Start of Supplied passage

Babies who cry a lot may be more easily stimulated than other babies, and this may be an indication of higher IQ.  Karelitz, et al. (1964) studied the association between IQ and crying frequency with 38 babies.  The researchers caused the babies to cry by snapping a rubber band on the sole of their foot (bastards...).  They recorded the frequency of cries as the number of peak cries (example: WAAAHHHHH-WAAAAHHHH  is two peaks)  in the most active 20 seconds of crying.  Three years later, they measured the babies' IQs.

The data are in the file crybabies.

Problems:

i)  Obtain the histogram and box plot of IQs.  Hide the displayed quantiles and moments.
i.1)  Estimate the median of IQ.
i.2)  Estimate the mean of IQ.
i.3)  Which is closest to the SD of IQ:   5   10   20   30   40.
i.4)  Which is closest to the percentage of kids with IQ of at least 120:   20   40    60

Check your answers using the JMP output.  

ii)  Repeat problem 1a - 1c for crying.
ii.4)  
Which is closest to the percentage of kids with crying in between 15 and 20:     25   50    75

iii).  Obtain the scatter plot using "crying" as a predictor for "IQ".  
iii.1)  Which is closest to the correlation between crying and IQ:   .10  .40  .70.
iii.2)  Which is closest to the slope of the regression line:  0.5   1.0   1.5   2.0
iii.3)  Which is closest to the intercept:  90   100   110.

Check your answers using the JMP output.  

iv)  What is the value of R squared?  Explain what R squared means.

v)  Predict the IQ score of a kid who has 35 crying peaks (a real cry-baby).

vi)  What is the residual for a kid who has an IQ of 145 and has 35 crying peaks?

For associations involving measures of mental abilities, values of R squared in the .20 range are considered to be substantial.  Think about it: from one variable, we are able to explain about 20% of the variation in IQ scores.  That's pretty impressive!

Reference
Karelitz, S. et al. (1964) "Relation of crying activity in early infancy to speech and intellectual development at age three years." Child Development 35, pp. 769--777.
 

3.  Speak up, kid!!

Can we predict the mental abilities of toddlers from the age at which they first spoke?   For 21 children, L. M. Linde of UCLA recorded the age in months at which they first spoke and their Gesell Adaptive Score, which is the result of an aptitude test taken much later.  These data are presented in Moore (2000).  No specific reference for Linde's work is given.

The data are in the file  talkbabies.
 

Problems:

i)  Obtain the histograms of age and score.  Practice estimating the means, SDs, medians, and several percentages.  You can check your estimates against the true answers in JMP.  A great way to practice estimating quantities from histograms is to load random datasets in the JMP data files (look in the JMP IN Data folder that pops up when you go to File Open in JMP), and repeat this exercise.

ii).  Fit the linear regression of "Score" on "Age".  
ii.1)  If a baby takes one month longer before speaking, what is the predicted change in their Gesell Adaptive Score?
ii.2)  Draw a rough plot of residuals versus Age corresponding to the plot for the regression.  
ii.3)  What is a typical deviation in the residuals from zero?


iii).  Child number 18 learned to speak at 42 months, which is much later than the rest of the children.  If you fit the regression without child 18, would you expect that:
       a)   the slope will get further from zero and the intercept will increase.
       b)  
the slope will get further from zero and the intercept will decrease.
       c)  
the slope will get closer to zero and the intercept will increase.
       d)  
the slope will get closer to zero and the intercept will decrease.

End of Supplied passage

• Action item A:
Could you retype the regression exercise sheet, starting with "i)  Obtain the" and going on through "20   30   40."?
• Action item B:
How does the regression exercise sheet go on after its last line? Write what comes next.

Start of Data below

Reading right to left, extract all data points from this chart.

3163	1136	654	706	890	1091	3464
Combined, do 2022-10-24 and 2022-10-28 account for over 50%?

End of Data below

• Task output A:
i)  Obtain the histogram and box plot of IQs.  Hide the displayed quantiles and moments.
i.1)  Estimate the median of IQ.
i.2)  Estimate the mean of IQ.
i.3)  Which is closest to the SD of IQ:   5   10   20   30   40.

• Task output B:
Fit the model without child 18 (include all other children) to check your answer.

Observations like child 18 are called influential points because they have a large influence on the location of the regression line.   When influential points and outliers exist in the data, the first step is to check if there are any data entry errors.  If so, they should be corrected.  When there are no data entry errors, the analyst then decides whether or not to include the points based on scientific arguments.  For example, child 18 learned to speak at a relatively old age; perhaps this child is mentally retarded. If the research question does not focus on such children, child 18 might be excluded on scientific grounds.  On the other hand, child 19, who has a large residual,  learned to talk at an age well within the range of other children's ages.  I cannot think of any valid scientific reason to exclude this child from the analyses, even though the child is an outlier.

When there is no valid scientific reason to exclude influential points, but inclusion of them results in different conclusions, the best remedy is to collect more data.  Often, individual points' influences are reduced when more data are collected.  If that is not possible, I present results with and without the outlier--thereby demonstrating the effect of the influential points and the need to collect more data--but I base my conclusions on the results using all the data.  Throwing away data for no reason other than to get a conclusion that you want (or don't want) is not good science.

Reference:
Moore, D. S. (2000)  The Basic Practice of Statistics.  W.H. Freeman and Company: New York.  pp. 117--122.
 

4. Weight and burning energy

How does body weight relate to the rate at which the body burns energy?  Researchers believe that lean body mass, which is a person's weight leaving out all fat, influences the rate at which the body burns energy (called the metabolic rate).  Let's investigate this question using data from a study described by Moore (2000).

In the study, nineteen people had their lean body mass weighed (in kilograms) and their metabolic rate recorded (in calories burned per 24 hours).  Twelve of the people are women, and seven are men.  You can ignore people's sex for this problem.

Problem:

You are the consulting statistician to a nutritionist.  Tell the nutritionist what the relationship is between lean body mass and metabolic rate.  The nutritionist knows statistics, which means you have to convince her that your model fits the data well. Report any worries you have about violations of the linear model assumptions.

(You wouldn't be able to do this on the exam, but it's a great way to review regression and to mimic what happens in real life.)

Don't forget to examine residual plots.

The data are in the file metabolism.

Reference
Moore, D. The Basic Practice of Statistics. New York: W.H. Freeman and Company, 2000.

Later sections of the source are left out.